Psychiatric disorders

Confusion, psychomotor agitation/excitation, hallucinations, psychotic disorders, insomnia, libido increase, hypersexuality.

Nervous system disorders

Headache, drowsiness, dizziness, dyskinaesia, somnolence, paraesthesia, excess daytime somnolence, sudden onset of sleep.

Eye disorders

Visual disturbance, blurred vision.

Ear and labyrinth disorders

Tinnitus.

Cardiac disorders

Pericardial effusion, constrictive pericarditis, tachycardia, bradycardia, arrhythmia, cardiac valve fibrosis.

Vascular disorders

Hypotension, orthostatic hypotension (very rarely leading to syncope), reversible pallor of fingers and toes induced by cold (especially in patients with history of Raynaud's phenomenon)

Respiratory, thoracic and mediastinal disorders

Nasal congestion, pleural effusion, pleural fibrosis, pleurisy, pulmonary fibrosis, dyspnea.

Gastrointestinal disorders

Nausea, constipation, vomiting, dry mouth, diarrhea, abdominal pain, retroperitoneal fibrosis, gastrointestinal ulcer, gastrointestinal haemorrhage.

Skin and subcutaneous tissue disorders

Allergic skin reactions, hair loss.

Musculoskeletal and connective tissue disorders

Leg cramps.

General disorders and administration site conditions

Fatigue, peripheral edema, a syndrome resembling Neuroleptic Malignant Syndrome on abrupt withdrawal of bromocriptine mesylate.

Drug Interactions

  • The risk of using bromocriptine mesylate in combination with other drugs has not been systematically evaluated, but alcohol may potentiate the side effects of bromocriptine mesylate. Bromocriptine mesylate may interact with dopamine antagonists, butyrophenones, and certain other agents. Compounds in these categories result in a decreased efficacy of bromocriptine mesylate: phenothiazines, haloperidol, metoclopramide, pimozide. Bromocriptine is a substrate of CYP3A4. Caution should therefore be used when co-administering drugs which are strong inhibitors of this enzyme (such as azole antimycotics, HIV protease inhibitors).
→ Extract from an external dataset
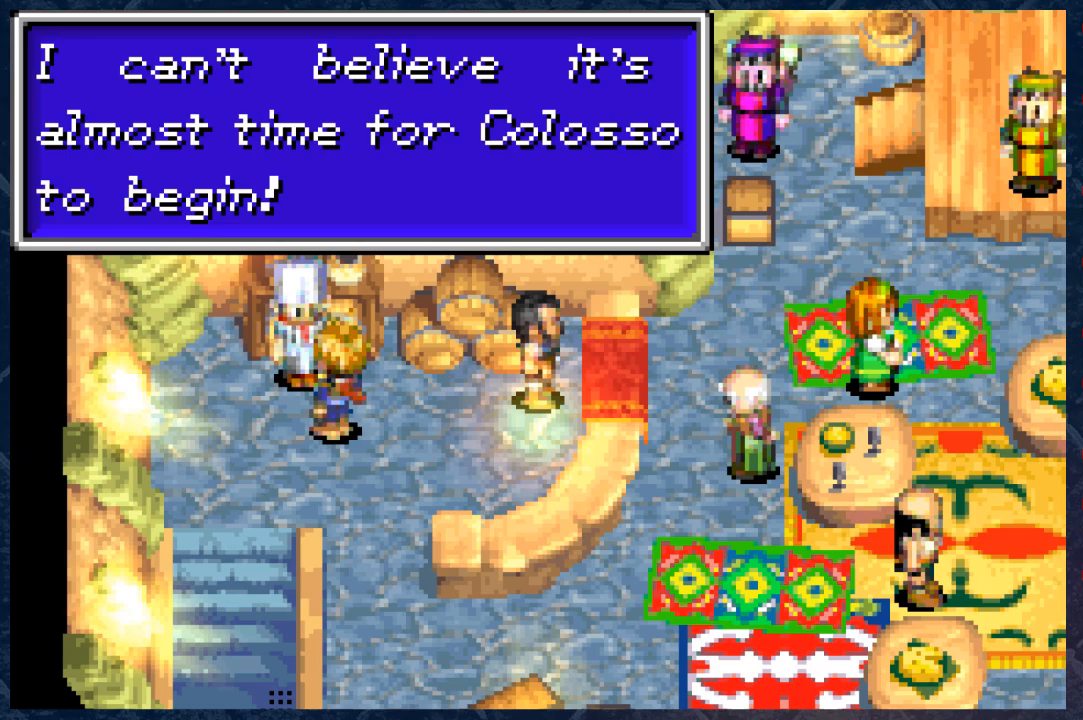
{"buttons": [], "left_stick": "up-right", "right_stick": "center", "events": [[67, "A", "down"], [233, "A", "up"], [433, "left_stick", "up-right"]]}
The concomitant use of macrolide antibiotics such as erythromycin was shown to increase the plasma levels of bromocriptine (mean AUC and Cmax values increased 3.7-fold and 4.6-fold, respectively). 1The concomitant treatment of acromegalic patients with bromocriptine and octreotide led to increased plasma levels of bromocriptine (bromocriptine AUC increased about 38%). 4Concomitant use of bromocriptine mesylate with other ergot alkaloids is not recommended. Dose adjustment may be necessary in those cases where high doses of bromocriptine are being used (such as Parkinson’s disease indication).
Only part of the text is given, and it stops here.